Task statement —
Return the lines from the line containing "id1101410297" onward. Each must match exactly, and the last line of the listing below must be included.

________________________________________

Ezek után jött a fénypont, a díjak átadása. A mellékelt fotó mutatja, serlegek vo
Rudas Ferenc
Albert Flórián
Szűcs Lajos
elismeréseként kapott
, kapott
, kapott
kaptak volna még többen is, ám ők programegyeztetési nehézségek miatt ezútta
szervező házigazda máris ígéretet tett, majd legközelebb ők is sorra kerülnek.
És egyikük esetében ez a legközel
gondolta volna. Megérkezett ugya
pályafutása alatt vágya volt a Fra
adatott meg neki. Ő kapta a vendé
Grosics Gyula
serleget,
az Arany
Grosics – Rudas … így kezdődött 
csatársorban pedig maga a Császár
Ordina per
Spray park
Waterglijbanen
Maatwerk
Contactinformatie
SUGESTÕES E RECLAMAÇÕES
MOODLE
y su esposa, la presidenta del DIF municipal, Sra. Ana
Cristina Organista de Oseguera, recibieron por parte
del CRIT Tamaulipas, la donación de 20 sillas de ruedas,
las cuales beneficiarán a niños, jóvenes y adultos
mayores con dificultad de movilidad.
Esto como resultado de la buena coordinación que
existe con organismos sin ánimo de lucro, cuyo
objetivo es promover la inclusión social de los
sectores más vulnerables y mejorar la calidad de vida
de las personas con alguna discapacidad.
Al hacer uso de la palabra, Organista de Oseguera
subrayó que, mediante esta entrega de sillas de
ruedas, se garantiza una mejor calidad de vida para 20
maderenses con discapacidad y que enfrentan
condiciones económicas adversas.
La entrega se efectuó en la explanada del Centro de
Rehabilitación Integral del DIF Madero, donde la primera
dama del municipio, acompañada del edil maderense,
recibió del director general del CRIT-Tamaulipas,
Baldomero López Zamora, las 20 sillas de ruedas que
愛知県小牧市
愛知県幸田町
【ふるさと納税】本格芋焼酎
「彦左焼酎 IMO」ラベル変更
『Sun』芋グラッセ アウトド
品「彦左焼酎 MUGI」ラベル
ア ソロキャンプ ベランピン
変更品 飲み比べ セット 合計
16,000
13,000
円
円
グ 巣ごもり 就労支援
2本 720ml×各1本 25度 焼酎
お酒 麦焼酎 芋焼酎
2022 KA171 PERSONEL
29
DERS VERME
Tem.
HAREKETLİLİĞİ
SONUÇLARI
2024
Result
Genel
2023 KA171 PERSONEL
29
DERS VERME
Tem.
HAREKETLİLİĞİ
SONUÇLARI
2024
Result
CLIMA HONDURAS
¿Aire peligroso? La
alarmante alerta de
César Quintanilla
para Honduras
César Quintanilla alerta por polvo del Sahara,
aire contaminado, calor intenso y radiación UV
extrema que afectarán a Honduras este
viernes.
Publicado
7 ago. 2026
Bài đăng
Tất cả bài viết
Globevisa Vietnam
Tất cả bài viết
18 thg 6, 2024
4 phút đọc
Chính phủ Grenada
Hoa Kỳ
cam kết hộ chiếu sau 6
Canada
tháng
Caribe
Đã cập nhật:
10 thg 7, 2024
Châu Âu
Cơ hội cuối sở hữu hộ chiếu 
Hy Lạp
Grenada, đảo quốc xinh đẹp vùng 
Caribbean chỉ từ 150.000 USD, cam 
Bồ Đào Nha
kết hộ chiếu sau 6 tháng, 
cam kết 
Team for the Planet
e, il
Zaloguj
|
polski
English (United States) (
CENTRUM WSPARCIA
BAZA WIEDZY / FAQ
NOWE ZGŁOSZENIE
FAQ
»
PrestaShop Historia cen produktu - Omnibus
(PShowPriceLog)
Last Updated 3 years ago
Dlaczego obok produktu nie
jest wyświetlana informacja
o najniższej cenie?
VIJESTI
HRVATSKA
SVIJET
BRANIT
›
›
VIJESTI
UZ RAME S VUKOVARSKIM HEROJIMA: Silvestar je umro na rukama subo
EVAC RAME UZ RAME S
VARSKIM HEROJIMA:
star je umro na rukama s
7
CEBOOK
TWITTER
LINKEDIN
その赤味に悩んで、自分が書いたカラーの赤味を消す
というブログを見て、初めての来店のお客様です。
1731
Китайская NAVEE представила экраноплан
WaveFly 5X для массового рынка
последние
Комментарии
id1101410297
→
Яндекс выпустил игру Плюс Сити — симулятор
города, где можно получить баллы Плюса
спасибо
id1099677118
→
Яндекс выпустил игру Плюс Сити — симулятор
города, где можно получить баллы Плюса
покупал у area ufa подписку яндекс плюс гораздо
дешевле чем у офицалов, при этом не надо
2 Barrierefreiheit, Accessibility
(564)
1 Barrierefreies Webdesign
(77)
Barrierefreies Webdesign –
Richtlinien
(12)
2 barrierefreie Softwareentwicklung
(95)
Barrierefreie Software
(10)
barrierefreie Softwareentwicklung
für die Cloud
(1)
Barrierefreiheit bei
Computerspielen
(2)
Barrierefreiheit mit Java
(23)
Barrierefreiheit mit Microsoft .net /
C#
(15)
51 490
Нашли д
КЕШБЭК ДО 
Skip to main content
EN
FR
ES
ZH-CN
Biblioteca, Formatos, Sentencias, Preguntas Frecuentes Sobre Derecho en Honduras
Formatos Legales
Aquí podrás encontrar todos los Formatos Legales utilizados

________________________________________

Written response —
id1101410297
→
Яндекс выпустил игру Плюс Сити — симулятор
города, где можно получить баллы Плюса
спасибо
id1099677118
→
Яндекс выпустил игру Плюс Сити — симулятор
города, где можно получить баллы Плюса
покупал у area ufa подписку яндекс плюс гораздо
дешевле чем у офицалов, при этом не надо
2 Barrierefreiheit, Accessibility
(564)
1 Barrierefreies Webdesign
(77)
Barrierefreies Webdesign –
Richtlinien
(12)
2 barrierefreie Softwareentwicklung
(95)
Barrierefreie Software
(10)
barrierefreie Softwareentwicklung
für die Cloud
(1)
Barrierefreiheit bei
Computerspielen
(2)
Barrierefreiheit mit Java
(23)
Barrierefreiheit mit Microsoft .net /
C#
(15)
51 490
Нашли д
КЕШБЭК ДО 
Skip to main content
EN
FR
ES
ZH-CN
Biblioteca, Formatos, Sentencias, Preguntas Frecuentes Sobre Derecho en Honduras
Formatos Legales
Aquí podrás encontrar todos los Formatos Legales utilizados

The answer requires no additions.